• Published 00:00 01.09.08
  • Latest update 00:00 01.09.08

Actress Helen Mirren: I gave up cocaine when I heard Nazi war criminal profited from it

Oscar-winner says she 'loved coke,' but then heard that Klaus Barbie lived off drug proceeds.

By Haaretz Service Tags: Jewish World Nazi

Oscar-winning British actress Helen Mirren has said she used to love cocaine, but stopped taking the drug after learning that a Nazi war criminal profited from the trade, according to GQ magazine.

The 63-year-old, who won an Academy Award for her role in The Queen, was quoted by the magazine as saying she used to dabble in marijuana and cocaine when she was younger.

"I loved coke. I never did a lot, just a little bit at parties," Mirren was quoted as telling the magazine in an interview, which was made available to the media Monday.

"But what ended it for me was when they caught (Nazi war criminal) Klaus Barbie, the Butcher of Lyon, in the early 80s. He was hiding in South America and living off the proceeds of being a cocaine baron.

"And I read that in the paper, and all the cards fell into place, and I saw how my little sniff of cocaine at a party had an absolute direct route to this ... horrible man in South America," she was quoted as saying.

As head of the Gestapo in the French city of Lyon, Barbie personally tortured prisoners and was blamed for the deaths of some 4,000 people. After the war he lived in Bolivia for decades.
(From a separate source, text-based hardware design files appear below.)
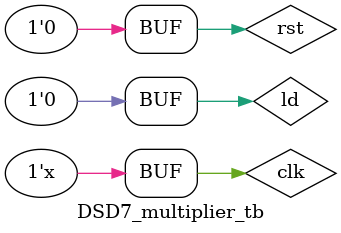
<source format=v>
module DSD7_multiplier(clk, a, b, p);
input clk;
input [31:0] a;
input [31:0] b;
output reg [63:0] p;

reg [31:0] p1,p2,p3,p4;
reg [63:0] sum1,sum2,sum3;

always @(posedge clk)
    p1 = a[15:0] * b[15:0];
always @(posedge clk)
    p2 = a[15:0] * b[31:16];
always @(posedge clk)
    p3 = a[31:16] * b[15:0];
always @(posedge clk)
    p4 = a[31:16] * b[31:16];
always @(posedge clk)
    sum1 <= {p4,p1};
always @(posedge clk)
    sum3 <= {p2+p3,16'h0000};
always @(posedge clk)
    p <= sum1 + sum3; 

endmodule

module DSD7_multiplier_tb();
reg rst;
reg clk;
reg ld;
wire done;
wire [63:0] p;

initial begin
	clk = 1;
	rst = 0;
	#100 rst = 1;
	#100 rst = 0;
	#100 ld = 1;
	#150 ld = 0;
end

always #10 clk = ~clk;	//  50 MHz


DSD7_multiplier u1
(
	.clk(clk),
	.a(112345678),
	.b(987654321),
	.p(p)
);

endmodule


</source>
In the 1980s he was extradicted to France, and put on trial in Lyon in 1987. Sentenced to life imprisonment for crimes against humanity, he died in jail in Lyon of leukemia four years later, at the age of 77.

A fan of the QueenMirren also reportedly said she used to steal during what she described as a very poor youth.

"I needed to shoplift for food," she reportedly said, adding that while she enjoyed the accoutrements of movie star life she still had frugal instincts, cutting her own hair and wearing dollar-store glasses.

Mirren said she was not a royalist but had become a fan of Queen Elizabeth II since playing her in The Queen.

"It's a miracle she's never gone mad," Mirren was quoted as saying. "She is a remarkable person, who has achieved an amazing thing with a life she neither chose for herself, nor particularly wanted."

Mirren's interview is carried in the British edition of GQ, which goes on sale Thursday.